Sorry for the long answer, but a short answer on your question is impossible.
First of all you should understand how environment variables works. There are some places in Registry like HKEY_LOCAL_MACHINE\SYSTEM\CurrentControlSet\Control\Session Manager\Environment
and HKEY_CURRENT_USER\Environment
where the environment variables will be hold. At the start time operation system read this registry keys. Then one windows process create another windows process. The parent process can give to the client process any set of environment variables. If the parent process don't do this, the child process inherit environment variables of the parent processes.
To be able update environment variables of a running process with respect of WM_WININICHANGE or WM_SETTINGCHANGE messages. An windows application can interpret this messages and reread current environment variables from the registry HKEY_LOCAL_MACHINE\SYSTEM\CurrentControlSet\Control\Session Manager\Environment
and HKEY_CURRENT_USER\Environment
. So you can in general change registry values under HKEY_LOCAL_MACHINE\SYSTEM\CurrentControlSet\Control\Session Manager\Environment
or HKEY_CURRENT_USER\Environment
and send
SendMessage (HWND_BROADCAST, WM_SETTINGCHANGE, 0, (LPARAM)"Environment");
It wold be much better to use SendMessageTimeout instead of SendMessage, but the idea will stay the same. The problem is that other processes must not wait for the message and do something. The most console application has no message loop and don't do anything if you send such messages.

### What you need to do:
a - Update the passage of the explanation of Windows environment variables that runs between "First of all" and "the parent processes.", inclusive, replacing "operation system" with "operating system".
b - Write the next part of the explanation of Windows environment variables, picking up after its final sentence.

### Records supplied:
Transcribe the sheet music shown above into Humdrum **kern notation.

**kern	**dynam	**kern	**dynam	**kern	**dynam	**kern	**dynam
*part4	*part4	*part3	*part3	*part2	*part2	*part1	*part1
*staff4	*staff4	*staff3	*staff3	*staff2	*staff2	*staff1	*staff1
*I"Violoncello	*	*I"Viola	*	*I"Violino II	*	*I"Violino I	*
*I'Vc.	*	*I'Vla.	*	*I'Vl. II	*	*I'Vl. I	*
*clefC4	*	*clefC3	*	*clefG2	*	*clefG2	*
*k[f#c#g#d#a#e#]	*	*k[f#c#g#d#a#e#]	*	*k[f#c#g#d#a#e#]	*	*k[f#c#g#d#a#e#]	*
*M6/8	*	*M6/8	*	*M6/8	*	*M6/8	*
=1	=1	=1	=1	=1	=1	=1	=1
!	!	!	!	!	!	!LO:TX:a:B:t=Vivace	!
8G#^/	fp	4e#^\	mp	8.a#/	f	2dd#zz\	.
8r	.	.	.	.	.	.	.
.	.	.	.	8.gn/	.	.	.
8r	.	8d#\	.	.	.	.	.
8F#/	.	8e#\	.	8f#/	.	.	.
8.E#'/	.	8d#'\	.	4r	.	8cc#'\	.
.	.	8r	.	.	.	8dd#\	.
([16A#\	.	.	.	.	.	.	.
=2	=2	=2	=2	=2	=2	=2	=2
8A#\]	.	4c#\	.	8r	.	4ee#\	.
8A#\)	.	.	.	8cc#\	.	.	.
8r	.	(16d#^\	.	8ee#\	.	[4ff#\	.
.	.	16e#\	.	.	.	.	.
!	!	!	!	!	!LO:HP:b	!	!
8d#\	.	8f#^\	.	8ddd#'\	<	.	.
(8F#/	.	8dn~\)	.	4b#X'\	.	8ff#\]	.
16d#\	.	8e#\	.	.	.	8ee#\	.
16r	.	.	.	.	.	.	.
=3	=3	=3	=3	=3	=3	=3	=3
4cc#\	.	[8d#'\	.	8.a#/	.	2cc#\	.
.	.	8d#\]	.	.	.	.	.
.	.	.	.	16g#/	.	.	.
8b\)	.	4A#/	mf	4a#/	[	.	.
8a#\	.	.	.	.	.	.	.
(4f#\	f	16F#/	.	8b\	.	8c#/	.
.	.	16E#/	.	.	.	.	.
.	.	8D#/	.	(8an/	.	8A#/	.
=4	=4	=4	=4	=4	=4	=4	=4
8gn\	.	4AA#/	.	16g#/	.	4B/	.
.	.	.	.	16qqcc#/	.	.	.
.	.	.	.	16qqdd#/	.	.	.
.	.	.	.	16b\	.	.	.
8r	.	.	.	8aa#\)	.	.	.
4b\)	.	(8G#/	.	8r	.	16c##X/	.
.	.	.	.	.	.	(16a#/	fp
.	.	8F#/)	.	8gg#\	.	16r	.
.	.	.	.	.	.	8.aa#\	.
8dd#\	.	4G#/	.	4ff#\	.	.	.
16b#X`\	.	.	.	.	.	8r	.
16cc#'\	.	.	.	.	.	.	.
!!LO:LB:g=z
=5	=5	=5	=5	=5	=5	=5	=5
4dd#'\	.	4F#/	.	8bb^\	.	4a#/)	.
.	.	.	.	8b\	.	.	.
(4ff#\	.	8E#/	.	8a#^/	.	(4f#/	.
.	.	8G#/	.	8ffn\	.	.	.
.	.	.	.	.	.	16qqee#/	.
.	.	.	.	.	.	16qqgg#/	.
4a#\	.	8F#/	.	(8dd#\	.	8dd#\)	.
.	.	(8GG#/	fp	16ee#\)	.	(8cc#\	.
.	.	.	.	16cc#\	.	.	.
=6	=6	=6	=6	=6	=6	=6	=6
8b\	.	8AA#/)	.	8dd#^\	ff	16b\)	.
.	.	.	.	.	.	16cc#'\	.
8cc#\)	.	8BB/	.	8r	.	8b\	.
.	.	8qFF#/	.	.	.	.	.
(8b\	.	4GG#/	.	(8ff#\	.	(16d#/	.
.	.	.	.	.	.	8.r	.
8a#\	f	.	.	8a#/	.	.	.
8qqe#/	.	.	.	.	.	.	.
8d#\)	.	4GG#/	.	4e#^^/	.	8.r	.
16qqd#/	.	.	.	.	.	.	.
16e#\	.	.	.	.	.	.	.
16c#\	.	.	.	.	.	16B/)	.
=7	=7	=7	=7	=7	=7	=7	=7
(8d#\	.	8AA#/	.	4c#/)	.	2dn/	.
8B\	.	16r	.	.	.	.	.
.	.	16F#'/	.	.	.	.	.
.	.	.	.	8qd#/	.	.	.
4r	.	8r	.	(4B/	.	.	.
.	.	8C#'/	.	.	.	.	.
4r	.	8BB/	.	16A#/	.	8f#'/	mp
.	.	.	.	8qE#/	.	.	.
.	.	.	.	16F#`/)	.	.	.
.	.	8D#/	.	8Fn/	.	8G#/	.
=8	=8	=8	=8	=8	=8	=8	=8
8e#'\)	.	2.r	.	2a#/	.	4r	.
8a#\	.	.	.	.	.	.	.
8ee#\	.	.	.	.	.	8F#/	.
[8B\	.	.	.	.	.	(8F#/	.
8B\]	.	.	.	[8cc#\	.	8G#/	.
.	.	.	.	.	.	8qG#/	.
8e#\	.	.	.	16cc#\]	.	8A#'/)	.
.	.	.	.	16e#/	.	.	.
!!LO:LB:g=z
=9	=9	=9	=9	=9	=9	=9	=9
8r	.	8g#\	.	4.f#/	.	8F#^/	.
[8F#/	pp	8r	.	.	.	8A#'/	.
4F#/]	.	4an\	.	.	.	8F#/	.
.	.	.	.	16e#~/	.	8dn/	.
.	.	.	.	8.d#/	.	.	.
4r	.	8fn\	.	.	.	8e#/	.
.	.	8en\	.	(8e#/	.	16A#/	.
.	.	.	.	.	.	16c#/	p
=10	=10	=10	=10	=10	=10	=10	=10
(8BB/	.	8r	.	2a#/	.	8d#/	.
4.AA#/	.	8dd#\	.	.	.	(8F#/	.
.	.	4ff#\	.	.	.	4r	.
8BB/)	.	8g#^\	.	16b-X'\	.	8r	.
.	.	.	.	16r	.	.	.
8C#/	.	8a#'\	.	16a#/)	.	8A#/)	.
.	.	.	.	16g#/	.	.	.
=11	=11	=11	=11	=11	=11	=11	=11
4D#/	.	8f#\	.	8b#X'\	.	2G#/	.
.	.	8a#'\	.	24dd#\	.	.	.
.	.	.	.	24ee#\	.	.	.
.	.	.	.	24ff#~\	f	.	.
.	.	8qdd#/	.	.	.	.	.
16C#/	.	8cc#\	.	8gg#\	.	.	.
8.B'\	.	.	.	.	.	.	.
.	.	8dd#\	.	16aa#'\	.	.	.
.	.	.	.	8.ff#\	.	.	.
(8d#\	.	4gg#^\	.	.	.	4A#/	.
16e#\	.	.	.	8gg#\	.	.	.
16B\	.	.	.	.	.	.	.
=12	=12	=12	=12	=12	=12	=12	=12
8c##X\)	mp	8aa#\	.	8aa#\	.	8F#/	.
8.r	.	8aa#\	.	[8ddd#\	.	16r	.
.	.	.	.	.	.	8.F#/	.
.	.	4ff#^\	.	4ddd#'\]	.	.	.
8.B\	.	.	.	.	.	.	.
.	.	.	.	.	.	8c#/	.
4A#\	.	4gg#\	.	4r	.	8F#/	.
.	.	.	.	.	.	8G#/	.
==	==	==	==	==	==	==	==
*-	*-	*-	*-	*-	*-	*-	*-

### Answers for the exercise:
a -
First of all you should understand how environment variables works. There are some places in Registry like HKEY_LOCAL_MACHINE\SYSTEM\CurrentControlSet\Control\Session Manager\Environment
and HKEY_CURRENT_USER\Environment
where the environment variables will be hold. At the start time operating system read this registry keys. Then one windows process create another windows process. The parent process can give to the client process any set of environment variables. If the parent process don't do this, the child process inherit environment variables of the parent processes.

b -
So it is important to understand that there are no simple way to update environment variables of all processes without restarting of the computer. So you should clear understand this and reduce your question a little.
If you update Environment in registry and send SendMessage (HWND_BROADCAST, WM_SETTINGCHANGE, 0, (LPARAM)"Environment")
then new processed created by Explorer.exe will be have new environment variables, but no cmd.exe will do this.
If you want to update environment variables of the current cmd.exe where the batch run you can do following. You can create a new CMD file for example t.cmd in %TEMP% directory, write in the file SET PATH=%PATH%;C:\BlaBla
and then use call %TEMP%\t.cmd
and dell %TEMP%\t.cmd
to update environment variables of the current cmd.exe.
To be exactly there are more places which are used to build environment variables of new created processes. This are subkeys of the key HKEY_LOCAL_MACHINE\SOFTWARE\Microsoft\Windows\CurrentVersion\App Paths
and %SystemRoot%\System32\autoexec.nt
file. One will be used for processes created by ShellExecute
and ShellExecuteEx
(for example Explorer.exe) and another for console applications.